Direktur Hak Asasi Manusia di Kementerian Luar Negeri RI, Dicky Komar, mengatakan bantuan dan sokongan itu dilakukan dengan semangat "rekonsiliasi". Namun, Indonesia berkeras menyebut mereka sebagai "anak-anak terpisah", alih-alih diambil secara paksa dari keluarga masing-masing.
"Pertanyaan ini sangat sulit dijawab, tapi dalam tahap ini saya tidak bisa merinci lebih jauh. Anda menyampaikan pertanyaan yang sangat sulit," kata Dicky Komar ketika ditanya bagaimana anak-anak itu terpisah dari keluarga mereka.
"Saya paham bahwa pemerintah menggunakan istilah yang sedikit berbeda, namun secara keseluruhan idenya adalah rekonsiliasi. Saya paham dimensinya berbeda, namun yang kami lihat adalah anak-anak yang terpisah dari keluarga mereka untuk alasan berbeda. Kini kami menatap rekonsiliasi dan itu berarti kita akan menyebut mereka sebagai anak-anak terpisah."
"Rekonsiliasi adalah proses yang terus berlangsung. Ada banyak yang telah dicapai dalam artian kebenaran dan persahabatan. Namun, sejujurnya, ada begitu banyak pekerjaan yang harus dilakukan. Reuni ini adalah bagian dari pekerjaan itu. Untuk keuntungan hubungan baik antara kedua negara, kami perlu memandang ke depan. Hubungan kami sangat baik saat ini dan Presiden Joko Widodo telah sukses melakukan kunjungan ke negara itu awal tahun ini," kata Dicky.
Pemerintah Timor Leste menyambut baik kembalinya anak-anak yang hilang dan menawarkan mereka dwikewarganegaraan. Namun, Indonesia tidak mengenal konsep dwikewarganegaraan.
Kembali dari kematian
Keluarga Alberto sejatinya sudah patah arang soal nasibnya. Mereka berasumsi Alberto telah dibunuh oleh militer Indonesia atau kelompok prokemerdekaan Timor Leste. Agar bisa berdamai dengan masa lalu, mereka membuat makam untuk Alberto.

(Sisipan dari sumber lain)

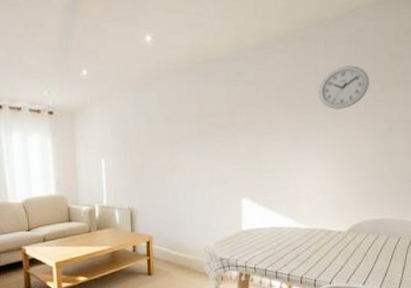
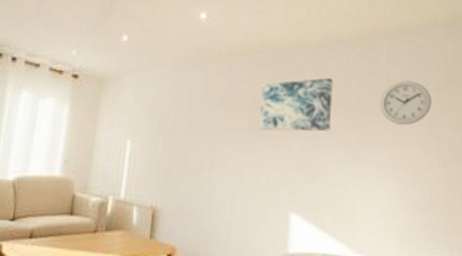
wall art: none [208,77,273,134] -> present [258,78,333,132]

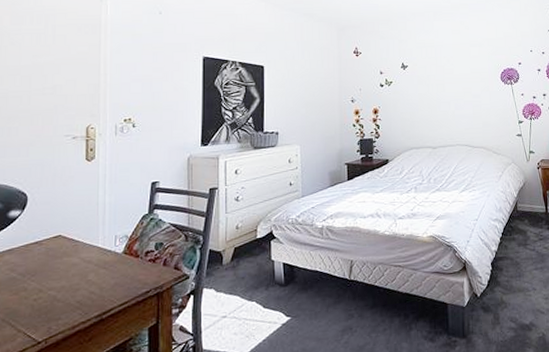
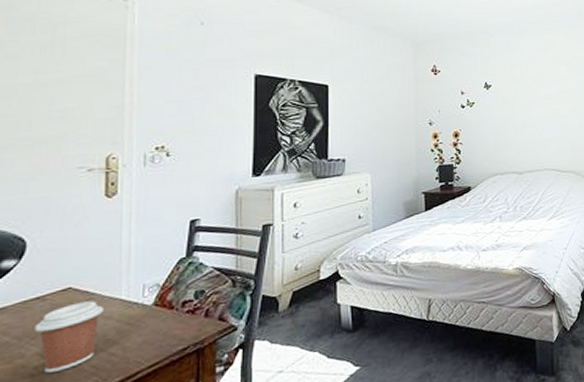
coffee cup: none [34,247,85,305] -> present [35,301,103,373]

"Rohnya telah mati. Menurut tradisi kami, dia sudah bersatu dengan para nenek moyang. Karena itu, kami perlu memanggil rohnya untuk dipersatukan lagi dengan tubuhnya. Dia seperti terlahir kembali," kata adik perempuan Alberto, Markita Ximenes.

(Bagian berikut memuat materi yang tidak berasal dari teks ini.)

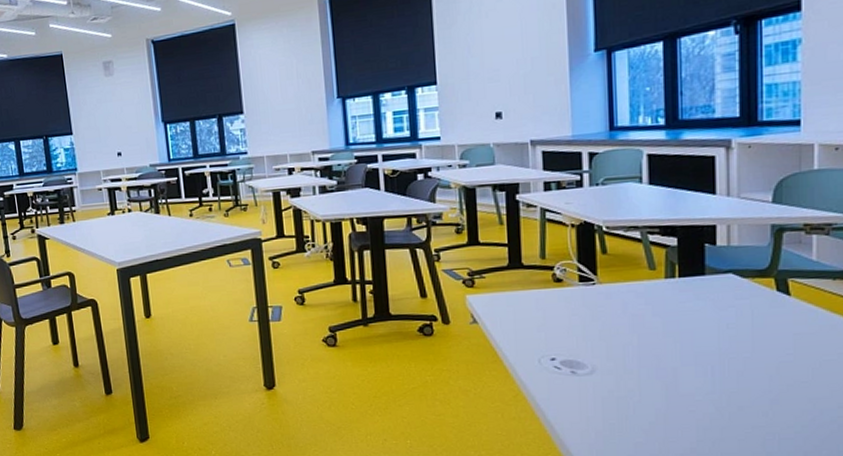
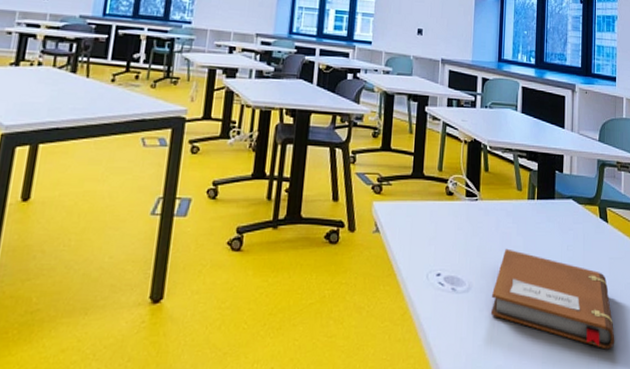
notebook: none [623,330,805,429] -> present [491,248,615,350]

Seperti kebanyakan anak hilang lainnya, Alberto tak lagi bisa berbicara bahasa nasional Timor Leste, yaitu bahasa Tetun. Dia juga sekarang memeluk agama Islam.
"Mereka semua telah menjalani hidup yang sangat sulit. Mereka telah gigih sepanjang hidup dan kini mereka harus berjuang untuk mengembalikan kepercayaan dan klop dengan kehidupan keluarga. Saya kasihan dengan mereka," kata Isabelina
Beberapa di antara anak yang hilang kembali ke Timor Leste dan menyadari bahwa ibu atau ayahnya telah tiada.
"Kecuali menggunakan mesin waktu, kita tidak bisa kembali ke masa lalu dan mengisi kekosongan dalam hidup anak-anak yang hilang…Namun ada kesempatan untuk memperbaiki yang rusak. Hanya saja, waktu yang tersisa cukup pendek," kata Galuh Wandita.
Pada hari terakhir kami di Timor Leste, Alberto membawa saya ke kuburannya di hutan dekat desanya di Distrik Laga. Makam itu terletak di bagian orang-orang penganut anismisme.
Nisan yang melambangkan roh Alberto bersatu dengan nenek moyang telah dibuang ke tanah.
"Ini membuat saya bahagia, betul-betul bersyukur. Saya punya kuburan di sini tapi sekarang keluarga saya telah mengembalikan saya dari kematian," tutupnya.